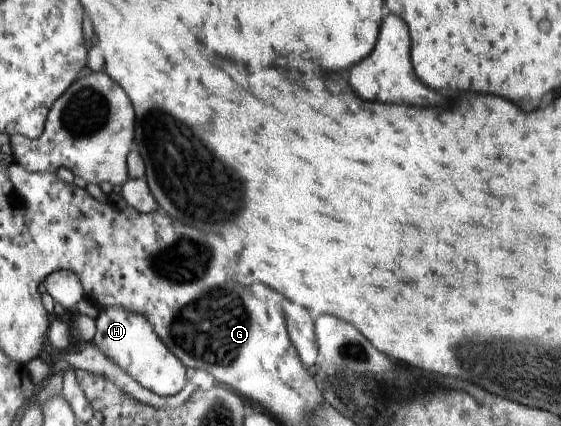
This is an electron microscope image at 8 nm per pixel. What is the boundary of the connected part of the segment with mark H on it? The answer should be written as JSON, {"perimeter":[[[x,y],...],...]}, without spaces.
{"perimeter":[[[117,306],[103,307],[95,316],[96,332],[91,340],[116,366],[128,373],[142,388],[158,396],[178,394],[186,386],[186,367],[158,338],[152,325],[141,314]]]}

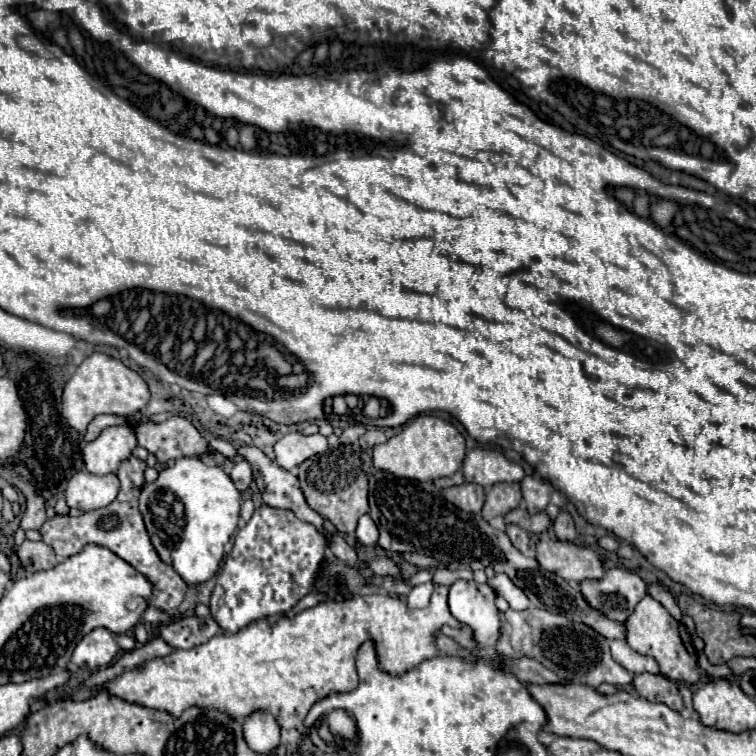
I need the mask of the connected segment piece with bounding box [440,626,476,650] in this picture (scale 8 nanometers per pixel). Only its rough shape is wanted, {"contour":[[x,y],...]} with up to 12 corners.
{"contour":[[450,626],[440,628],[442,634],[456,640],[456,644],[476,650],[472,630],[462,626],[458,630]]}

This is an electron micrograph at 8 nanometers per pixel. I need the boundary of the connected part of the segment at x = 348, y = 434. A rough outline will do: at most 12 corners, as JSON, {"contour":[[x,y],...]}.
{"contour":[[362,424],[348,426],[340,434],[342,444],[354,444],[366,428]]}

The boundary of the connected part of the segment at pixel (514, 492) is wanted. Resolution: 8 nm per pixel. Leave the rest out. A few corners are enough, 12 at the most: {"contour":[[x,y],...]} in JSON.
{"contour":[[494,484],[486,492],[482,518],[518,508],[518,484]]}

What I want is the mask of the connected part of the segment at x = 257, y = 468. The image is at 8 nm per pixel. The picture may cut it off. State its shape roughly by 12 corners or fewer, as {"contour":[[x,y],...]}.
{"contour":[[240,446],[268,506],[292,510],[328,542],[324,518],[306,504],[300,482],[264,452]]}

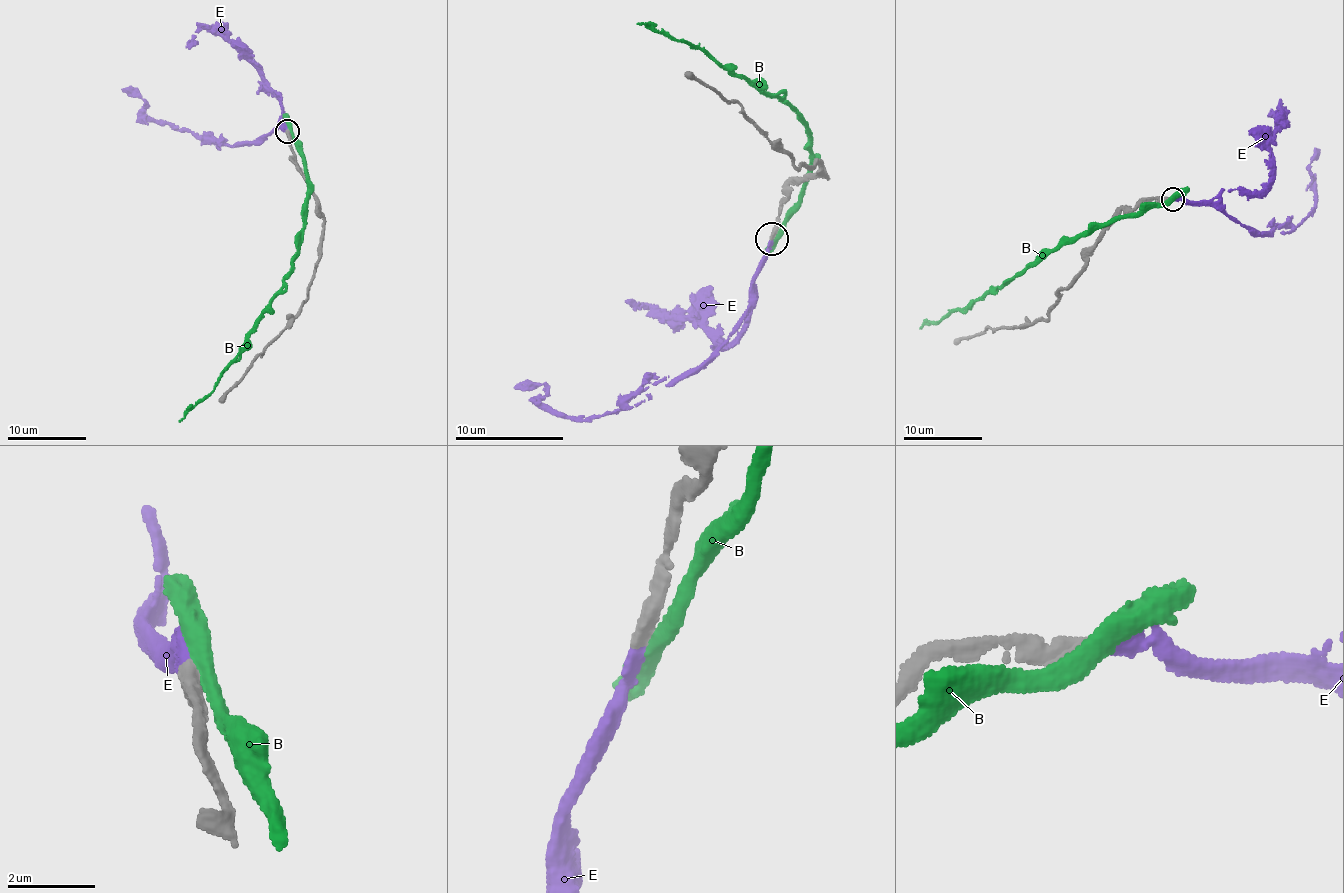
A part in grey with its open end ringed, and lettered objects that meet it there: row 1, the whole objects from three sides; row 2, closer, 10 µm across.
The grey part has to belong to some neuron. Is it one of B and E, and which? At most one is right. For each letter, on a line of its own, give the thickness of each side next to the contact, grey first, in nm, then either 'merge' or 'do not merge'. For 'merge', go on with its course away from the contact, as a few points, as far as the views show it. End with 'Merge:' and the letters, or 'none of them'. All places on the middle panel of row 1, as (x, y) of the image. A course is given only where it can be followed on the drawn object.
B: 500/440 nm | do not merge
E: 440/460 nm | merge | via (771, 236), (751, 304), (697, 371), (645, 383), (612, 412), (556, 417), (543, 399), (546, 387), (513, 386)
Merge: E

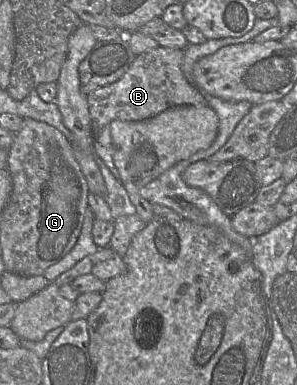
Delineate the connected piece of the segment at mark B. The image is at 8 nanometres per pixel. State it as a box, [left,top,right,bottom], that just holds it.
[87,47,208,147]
________________
Task item - Each line from the start of the entries above through the line with "A part in grey" should be duplicated exactly, leaving out the pictures.

Answer section -
This is an electron microscope image at 8 nm per pixel. What is the boundary of the connected part of the segment with mark H on it? The answer should be written as JSON, {"perimeter":[[[x,y],...],...]}, without spaces.
{"perimeter":[[[117,306],[103,307],[95,316],[96,332],[91,340],[116,366],[128,373],[142,388],[158,396],[178,394],[186,386],[186,367],[158,338],[152,325],[141,314]]]}

I need the mask of the connected segment piece with bounding box [440,626,476,650] in this picture (scale 8 nanometers per pixel). Only its rough shape is wanted, {"contour":[[x,y],...]} with up to 12 corners.
{"contour":[[450,626],[440,628],[442,634],[456,640],[456,644],[476,650],[472,630],[462,626],[458,630]]}

This is an electron micrograph at 8 nanometers per pixel. I need the boundary of the connected part of the segment at x = 348, y = 434. A rough outline will do: at most 12 corners, as JSON, {"contour":[[x,y],...]}.
{"contour":[[362,424],[348,426],[340,434],[342,444],[354,444],[366,428]]}

The boundary of the connected part of the segment at pixel (514, 492) is wanted. Resolution: 8 nm per pixel. Leave the rest out. A few corners are enough, 12 at the most: {"contour":[[x,y],...]} in JSON.
{"contour":[[494,484],[486,492],[482,518],[518,508],[518,484]]}

What I want is the mask of the connected part of the segment at x = 257, y = 468. The image is at 8 nm per pixel. The picture may cut it off. State its shape roughly by 12 corners or fewer, as {"contour":[[x,y],...]}.
{"contour":[[240,446],[268,506],[292,510],[328,542],[324,518],[306,504],[300,482],[264,452]]}

A part in grey with its open end ringed, and lettered objects that meet it there: row 1, the whole objects from three sides; row 2, closer, 10 µm across.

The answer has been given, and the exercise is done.